I can’t imagine growing up without this sort of wild freedom. There are so many layers of memory I can hardly begin to choose one experience over another. Camping in summer… the smell of canvas and wood smoke, collecting alikreukels to roast (like a very large periwinkle) the crickets loud and the voices of the adults murmuring on in the dark until I finally fell asleep. The smell of the sea, the waves beating in at the river mouth bringing mountains of foam that frothed across the brown river water like an enormous coke float… don’t swim beyond the shadow of the bridge or you’ll be sucked out to sea! The incense smell of the mountain fynbos that we packed under our sleeping bags and the day someone was bitten by a scorpion… would she die? And the scary sound of the round rocks rolling along the riverbed with the incoming tide.
I felt thrillingly alive.

Not just the real wilderness, but wilderness in books fed me too… and still does. Myths of forest and icy wastes. The deep dark cave. ‘In a hole in the ground there lived a hobbit...’ that’s all that’s needed. I’m sorry I got to know the Greene Knowe stories so late. But I remember being mesmerized by Gerald Durrell’s Overloaded Ark… all those secret animals in pristine forests.

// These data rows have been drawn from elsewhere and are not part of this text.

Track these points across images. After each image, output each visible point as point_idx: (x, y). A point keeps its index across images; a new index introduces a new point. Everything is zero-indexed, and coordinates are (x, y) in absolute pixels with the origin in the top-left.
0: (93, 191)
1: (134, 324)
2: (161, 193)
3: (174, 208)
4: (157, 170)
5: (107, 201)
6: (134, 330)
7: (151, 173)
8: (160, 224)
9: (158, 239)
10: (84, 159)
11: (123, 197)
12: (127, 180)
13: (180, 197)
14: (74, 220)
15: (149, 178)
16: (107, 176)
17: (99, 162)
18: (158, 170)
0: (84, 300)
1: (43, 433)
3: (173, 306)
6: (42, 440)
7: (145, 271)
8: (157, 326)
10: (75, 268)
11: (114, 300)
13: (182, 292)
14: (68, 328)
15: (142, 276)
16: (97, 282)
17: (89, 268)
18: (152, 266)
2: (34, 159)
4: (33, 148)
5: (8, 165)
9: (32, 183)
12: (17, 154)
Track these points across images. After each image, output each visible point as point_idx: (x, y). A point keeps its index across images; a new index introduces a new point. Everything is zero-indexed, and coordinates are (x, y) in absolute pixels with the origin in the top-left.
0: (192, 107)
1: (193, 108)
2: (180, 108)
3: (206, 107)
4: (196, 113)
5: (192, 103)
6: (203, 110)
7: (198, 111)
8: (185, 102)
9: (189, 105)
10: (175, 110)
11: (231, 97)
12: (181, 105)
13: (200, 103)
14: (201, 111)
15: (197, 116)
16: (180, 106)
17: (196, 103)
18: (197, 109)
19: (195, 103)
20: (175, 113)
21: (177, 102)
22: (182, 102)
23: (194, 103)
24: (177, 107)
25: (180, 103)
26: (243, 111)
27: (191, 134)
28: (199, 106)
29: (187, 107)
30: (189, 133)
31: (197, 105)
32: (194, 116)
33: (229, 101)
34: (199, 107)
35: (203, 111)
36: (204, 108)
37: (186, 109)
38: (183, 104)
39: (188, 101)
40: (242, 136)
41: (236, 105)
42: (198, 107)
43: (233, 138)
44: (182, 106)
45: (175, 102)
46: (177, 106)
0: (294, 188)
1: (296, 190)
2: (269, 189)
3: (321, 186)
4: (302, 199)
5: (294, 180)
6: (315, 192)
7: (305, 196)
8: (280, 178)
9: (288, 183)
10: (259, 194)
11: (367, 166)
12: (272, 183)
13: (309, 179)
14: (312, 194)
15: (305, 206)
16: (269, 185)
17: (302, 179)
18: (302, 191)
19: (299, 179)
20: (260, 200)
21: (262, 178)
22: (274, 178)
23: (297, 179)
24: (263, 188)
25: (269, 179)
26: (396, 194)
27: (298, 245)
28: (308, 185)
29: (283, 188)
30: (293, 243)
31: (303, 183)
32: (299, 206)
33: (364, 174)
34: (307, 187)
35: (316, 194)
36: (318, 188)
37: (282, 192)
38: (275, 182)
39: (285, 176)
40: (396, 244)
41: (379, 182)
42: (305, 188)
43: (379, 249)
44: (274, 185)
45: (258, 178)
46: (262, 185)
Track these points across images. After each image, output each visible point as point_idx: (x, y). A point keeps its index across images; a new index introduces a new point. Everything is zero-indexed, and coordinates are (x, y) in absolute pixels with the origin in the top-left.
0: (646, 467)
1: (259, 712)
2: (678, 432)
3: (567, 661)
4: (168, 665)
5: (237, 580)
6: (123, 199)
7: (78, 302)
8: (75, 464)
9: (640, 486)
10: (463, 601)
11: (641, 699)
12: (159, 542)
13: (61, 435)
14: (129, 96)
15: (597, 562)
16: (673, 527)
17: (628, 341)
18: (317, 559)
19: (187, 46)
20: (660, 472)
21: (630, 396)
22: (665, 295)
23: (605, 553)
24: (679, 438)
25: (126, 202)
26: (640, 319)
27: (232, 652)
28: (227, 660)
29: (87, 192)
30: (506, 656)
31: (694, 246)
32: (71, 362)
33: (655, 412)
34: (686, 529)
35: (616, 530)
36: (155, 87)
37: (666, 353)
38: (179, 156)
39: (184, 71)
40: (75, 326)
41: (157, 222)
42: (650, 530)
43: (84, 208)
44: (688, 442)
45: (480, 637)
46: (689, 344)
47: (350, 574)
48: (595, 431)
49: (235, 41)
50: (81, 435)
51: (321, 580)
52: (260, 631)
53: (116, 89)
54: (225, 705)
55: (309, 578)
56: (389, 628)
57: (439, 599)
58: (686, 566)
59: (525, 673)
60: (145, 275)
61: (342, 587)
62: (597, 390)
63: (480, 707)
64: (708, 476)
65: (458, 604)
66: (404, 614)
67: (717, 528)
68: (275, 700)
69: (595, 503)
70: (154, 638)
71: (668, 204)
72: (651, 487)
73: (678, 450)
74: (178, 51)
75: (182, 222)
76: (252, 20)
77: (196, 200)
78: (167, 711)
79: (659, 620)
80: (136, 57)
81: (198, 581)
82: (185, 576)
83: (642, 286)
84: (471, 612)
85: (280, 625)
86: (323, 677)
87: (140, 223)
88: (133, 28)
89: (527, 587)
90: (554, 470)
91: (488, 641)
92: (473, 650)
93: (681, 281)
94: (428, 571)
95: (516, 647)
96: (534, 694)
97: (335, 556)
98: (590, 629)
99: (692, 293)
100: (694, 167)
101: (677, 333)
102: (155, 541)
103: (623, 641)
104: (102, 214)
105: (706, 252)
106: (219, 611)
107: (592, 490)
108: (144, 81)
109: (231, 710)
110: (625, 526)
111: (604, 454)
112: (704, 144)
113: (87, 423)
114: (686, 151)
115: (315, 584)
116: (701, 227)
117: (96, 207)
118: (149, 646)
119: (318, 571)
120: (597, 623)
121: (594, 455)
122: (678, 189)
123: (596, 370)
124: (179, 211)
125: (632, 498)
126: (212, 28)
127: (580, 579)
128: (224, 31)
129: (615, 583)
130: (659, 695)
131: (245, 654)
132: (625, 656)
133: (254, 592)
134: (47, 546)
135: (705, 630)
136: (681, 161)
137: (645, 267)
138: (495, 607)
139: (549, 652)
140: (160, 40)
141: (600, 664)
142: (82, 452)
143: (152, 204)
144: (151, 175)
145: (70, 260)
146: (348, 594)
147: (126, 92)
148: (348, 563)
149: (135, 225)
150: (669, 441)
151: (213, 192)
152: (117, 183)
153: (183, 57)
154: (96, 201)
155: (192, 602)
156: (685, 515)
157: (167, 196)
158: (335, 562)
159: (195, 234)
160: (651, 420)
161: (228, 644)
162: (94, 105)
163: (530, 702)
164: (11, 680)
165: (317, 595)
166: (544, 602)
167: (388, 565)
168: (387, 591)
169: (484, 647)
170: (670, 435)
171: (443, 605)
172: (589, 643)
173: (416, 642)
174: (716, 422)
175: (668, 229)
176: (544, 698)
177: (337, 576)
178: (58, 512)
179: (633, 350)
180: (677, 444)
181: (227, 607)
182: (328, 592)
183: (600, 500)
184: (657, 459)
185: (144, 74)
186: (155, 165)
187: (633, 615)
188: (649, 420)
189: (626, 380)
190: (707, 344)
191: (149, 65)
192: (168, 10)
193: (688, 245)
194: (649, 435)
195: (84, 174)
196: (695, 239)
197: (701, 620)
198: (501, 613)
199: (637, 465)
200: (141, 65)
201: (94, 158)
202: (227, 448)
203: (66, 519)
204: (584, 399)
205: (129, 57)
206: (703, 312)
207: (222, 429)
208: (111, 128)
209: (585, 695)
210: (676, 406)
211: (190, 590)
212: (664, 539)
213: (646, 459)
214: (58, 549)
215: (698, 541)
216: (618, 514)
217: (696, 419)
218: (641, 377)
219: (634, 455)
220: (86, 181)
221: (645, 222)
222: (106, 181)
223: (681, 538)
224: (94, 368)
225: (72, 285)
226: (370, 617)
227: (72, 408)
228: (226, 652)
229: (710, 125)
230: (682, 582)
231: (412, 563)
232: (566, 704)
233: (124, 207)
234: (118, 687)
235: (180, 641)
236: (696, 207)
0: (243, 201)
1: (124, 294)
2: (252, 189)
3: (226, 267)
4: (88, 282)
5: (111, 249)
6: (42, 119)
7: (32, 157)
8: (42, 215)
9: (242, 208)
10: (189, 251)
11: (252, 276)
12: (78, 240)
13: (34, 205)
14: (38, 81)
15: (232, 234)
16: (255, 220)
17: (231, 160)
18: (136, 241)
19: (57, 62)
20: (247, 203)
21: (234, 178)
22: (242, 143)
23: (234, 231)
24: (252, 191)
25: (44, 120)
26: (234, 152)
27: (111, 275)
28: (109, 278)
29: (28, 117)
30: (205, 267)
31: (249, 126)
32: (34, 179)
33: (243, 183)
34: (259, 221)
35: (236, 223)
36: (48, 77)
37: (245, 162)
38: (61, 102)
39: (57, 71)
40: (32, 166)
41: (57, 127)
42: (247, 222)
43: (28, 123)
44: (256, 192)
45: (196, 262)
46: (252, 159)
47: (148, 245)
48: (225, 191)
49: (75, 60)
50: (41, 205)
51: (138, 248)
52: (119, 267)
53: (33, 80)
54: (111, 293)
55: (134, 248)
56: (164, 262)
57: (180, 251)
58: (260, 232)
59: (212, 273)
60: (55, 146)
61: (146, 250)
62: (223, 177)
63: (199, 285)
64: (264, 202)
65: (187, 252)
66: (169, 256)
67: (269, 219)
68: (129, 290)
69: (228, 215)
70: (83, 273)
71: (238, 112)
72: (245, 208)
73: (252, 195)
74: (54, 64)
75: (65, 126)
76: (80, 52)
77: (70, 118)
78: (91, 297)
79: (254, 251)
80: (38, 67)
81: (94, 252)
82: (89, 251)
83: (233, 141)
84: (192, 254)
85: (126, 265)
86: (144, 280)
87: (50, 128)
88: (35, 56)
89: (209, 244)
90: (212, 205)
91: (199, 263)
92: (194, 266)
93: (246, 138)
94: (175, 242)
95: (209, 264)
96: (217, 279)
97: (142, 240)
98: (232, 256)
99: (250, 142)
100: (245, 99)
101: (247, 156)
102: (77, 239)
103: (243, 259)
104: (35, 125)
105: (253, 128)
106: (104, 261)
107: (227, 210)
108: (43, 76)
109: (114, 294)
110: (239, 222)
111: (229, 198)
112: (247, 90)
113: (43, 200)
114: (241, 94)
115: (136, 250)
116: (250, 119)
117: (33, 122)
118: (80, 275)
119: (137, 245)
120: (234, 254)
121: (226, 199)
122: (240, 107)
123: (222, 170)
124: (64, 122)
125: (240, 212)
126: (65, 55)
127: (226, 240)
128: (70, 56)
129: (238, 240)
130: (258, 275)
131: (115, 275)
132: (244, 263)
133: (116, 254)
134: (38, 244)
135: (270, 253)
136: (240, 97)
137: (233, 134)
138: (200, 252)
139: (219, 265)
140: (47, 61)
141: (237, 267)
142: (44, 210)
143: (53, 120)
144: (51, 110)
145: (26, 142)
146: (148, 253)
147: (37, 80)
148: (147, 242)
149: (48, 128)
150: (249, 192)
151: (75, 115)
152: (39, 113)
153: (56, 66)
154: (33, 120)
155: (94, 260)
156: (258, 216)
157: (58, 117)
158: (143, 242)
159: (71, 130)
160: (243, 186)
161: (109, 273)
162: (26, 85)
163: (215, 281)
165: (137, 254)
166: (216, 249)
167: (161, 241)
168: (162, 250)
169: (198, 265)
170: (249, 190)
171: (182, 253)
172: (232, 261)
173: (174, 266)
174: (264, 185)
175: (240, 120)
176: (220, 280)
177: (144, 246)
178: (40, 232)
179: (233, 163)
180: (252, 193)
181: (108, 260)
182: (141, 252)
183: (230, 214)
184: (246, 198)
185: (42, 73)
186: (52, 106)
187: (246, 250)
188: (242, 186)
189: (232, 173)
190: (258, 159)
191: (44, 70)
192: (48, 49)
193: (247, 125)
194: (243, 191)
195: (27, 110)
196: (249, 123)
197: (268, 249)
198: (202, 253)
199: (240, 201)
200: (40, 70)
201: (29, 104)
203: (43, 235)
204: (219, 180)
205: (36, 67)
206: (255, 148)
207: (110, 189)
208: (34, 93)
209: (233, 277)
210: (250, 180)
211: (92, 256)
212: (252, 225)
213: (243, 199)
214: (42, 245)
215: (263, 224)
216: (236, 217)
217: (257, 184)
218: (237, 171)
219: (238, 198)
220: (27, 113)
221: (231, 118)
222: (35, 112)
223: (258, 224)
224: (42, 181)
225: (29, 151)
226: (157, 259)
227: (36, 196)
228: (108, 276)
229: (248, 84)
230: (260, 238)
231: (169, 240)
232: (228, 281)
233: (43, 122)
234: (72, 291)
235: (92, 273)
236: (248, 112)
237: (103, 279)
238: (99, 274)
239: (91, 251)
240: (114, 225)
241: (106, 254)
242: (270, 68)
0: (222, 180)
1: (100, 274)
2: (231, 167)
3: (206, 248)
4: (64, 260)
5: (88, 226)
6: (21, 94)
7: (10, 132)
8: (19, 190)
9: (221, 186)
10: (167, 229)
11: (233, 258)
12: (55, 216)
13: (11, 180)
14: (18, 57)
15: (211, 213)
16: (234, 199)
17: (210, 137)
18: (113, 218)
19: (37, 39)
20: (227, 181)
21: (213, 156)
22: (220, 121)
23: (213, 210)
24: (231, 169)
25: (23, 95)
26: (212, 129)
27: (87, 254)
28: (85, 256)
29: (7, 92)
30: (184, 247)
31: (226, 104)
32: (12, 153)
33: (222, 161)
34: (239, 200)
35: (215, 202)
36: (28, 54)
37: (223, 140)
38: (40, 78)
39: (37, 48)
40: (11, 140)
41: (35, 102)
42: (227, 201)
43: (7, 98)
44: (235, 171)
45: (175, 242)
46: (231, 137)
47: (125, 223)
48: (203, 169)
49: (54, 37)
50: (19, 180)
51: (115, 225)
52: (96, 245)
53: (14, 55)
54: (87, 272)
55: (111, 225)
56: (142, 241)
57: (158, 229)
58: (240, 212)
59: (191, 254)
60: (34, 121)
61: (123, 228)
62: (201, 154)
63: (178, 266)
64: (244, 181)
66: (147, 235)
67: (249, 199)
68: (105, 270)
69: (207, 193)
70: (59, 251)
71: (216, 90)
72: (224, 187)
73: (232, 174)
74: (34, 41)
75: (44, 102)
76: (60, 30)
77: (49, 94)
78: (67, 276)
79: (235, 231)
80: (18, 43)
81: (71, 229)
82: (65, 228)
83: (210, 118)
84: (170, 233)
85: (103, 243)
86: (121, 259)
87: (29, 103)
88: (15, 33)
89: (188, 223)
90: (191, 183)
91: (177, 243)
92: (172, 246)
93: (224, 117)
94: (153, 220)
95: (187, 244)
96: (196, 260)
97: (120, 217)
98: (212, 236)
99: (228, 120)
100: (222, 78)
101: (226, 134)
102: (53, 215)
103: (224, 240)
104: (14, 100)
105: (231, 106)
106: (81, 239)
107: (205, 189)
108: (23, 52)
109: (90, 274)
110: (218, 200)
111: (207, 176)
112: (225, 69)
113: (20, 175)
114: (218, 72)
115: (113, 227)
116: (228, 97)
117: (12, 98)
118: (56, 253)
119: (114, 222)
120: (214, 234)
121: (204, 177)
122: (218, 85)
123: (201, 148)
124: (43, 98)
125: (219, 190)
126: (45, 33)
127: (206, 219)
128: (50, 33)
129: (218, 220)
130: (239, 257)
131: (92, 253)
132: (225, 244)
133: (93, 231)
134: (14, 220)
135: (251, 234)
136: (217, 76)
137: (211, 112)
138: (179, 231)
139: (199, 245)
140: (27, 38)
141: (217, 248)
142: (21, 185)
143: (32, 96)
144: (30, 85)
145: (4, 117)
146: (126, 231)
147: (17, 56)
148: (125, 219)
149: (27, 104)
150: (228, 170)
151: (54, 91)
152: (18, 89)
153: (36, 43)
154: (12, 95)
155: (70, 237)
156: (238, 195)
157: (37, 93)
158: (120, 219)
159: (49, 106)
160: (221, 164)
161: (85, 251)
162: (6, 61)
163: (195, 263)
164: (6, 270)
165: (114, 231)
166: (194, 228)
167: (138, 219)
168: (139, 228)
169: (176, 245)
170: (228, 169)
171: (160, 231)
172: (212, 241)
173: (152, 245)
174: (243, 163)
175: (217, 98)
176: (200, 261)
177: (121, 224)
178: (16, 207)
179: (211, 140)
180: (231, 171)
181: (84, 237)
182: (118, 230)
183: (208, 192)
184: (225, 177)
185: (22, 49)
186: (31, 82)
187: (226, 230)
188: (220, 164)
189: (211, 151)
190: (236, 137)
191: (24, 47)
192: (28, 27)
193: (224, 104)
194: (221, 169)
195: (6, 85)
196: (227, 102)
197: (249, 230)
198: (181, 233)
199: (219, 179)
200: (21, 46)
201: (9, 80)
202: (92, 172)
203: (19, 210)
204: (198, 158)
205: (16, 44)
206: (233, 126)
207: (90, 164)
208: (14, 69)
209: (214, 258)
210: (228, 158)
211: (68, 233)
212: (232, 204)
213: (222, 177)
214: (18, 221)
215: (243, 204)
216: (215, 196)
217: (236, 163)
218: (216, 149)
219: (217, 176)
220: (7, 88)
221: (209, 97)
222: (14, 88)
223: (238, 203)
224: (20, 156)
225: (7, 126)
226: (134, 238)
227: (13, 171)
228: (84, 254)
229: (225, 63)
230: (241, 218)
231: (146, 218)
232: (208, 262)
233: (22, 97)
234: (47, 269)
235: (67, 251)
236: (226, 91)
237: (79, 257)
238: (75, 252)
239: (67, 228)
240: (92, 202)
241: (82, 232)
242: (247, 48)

I think stories that encompass the wild are like maps that orient you to respond to the world. It would be interesting to know if other writers have wild places or wild stories that are special. What I do know is… I’m connected to my inner child when I’m exposed to an older, wilder world of animals, stone, wood and water. And I feel sorry for any child suffering from ‘nature deficit disorder’!

This is the Golden Orb spider that shared my backyard…totally harmless but fascinating... it's called the 'writing spider' because of its intricate orb-shaped web spun in golden thread. The other is of an alikreukel picked off a rock ready to be roasted.

Saturday 1 August 2009

My Summer of Tove by Catherine Johnson


Most writers love books, and I can't ever remember not being able to read. Luckily for me reading was as easy as breathing, and just as natural. It took absolutely no effort, unlike being able to catch or hit a ball, or doing long division.
The summers were always big reading times for me. Our holidays were always the same; six weeks in North Wales, and that meant a lot of rain. In my Nain and Taid's house there weren't a lot of books in English, actually, thinking about it now, I can't remember any. English wasn't a well loved language at my grandparent's. I discovered Moomintrolls one summer, and went through the whole series thanks to the village library.
I was in a library in Enfield last week, and they're in the middle of the school holidays and knee deep in The Summer Reading Challenge. This is run every year by local librarians with resources produced by The Reading Agency. In every library young readers up to 11 (but a lot of older kids do it too) read as many books as they can. They win prizes and there are all sorts of book based activities. Every year there's a different theme, this year's is, I think, particularly lovely - it's Quest Seekers. The art work is gorgeous and the characters and the dragon are very attractive. I would say that of course because the artist is Jonny Duddles who did my last book cover for Random House.
The thing about the Summer Reading Challenge is that it works. It works really well. Thousands and thousands of children, and many of these are children without huge reading staminas, read hundreds and thousands of books. If you want to check out the statistics you can on the Reading Agency's website. Children go back to school in September as readers, their confidence and their love of stories fuelled sky high.
Hooray for libraries!
P.S. Looking up some illustrations I found that The Summer Reading Challenge also operates in Welsh. Hwre!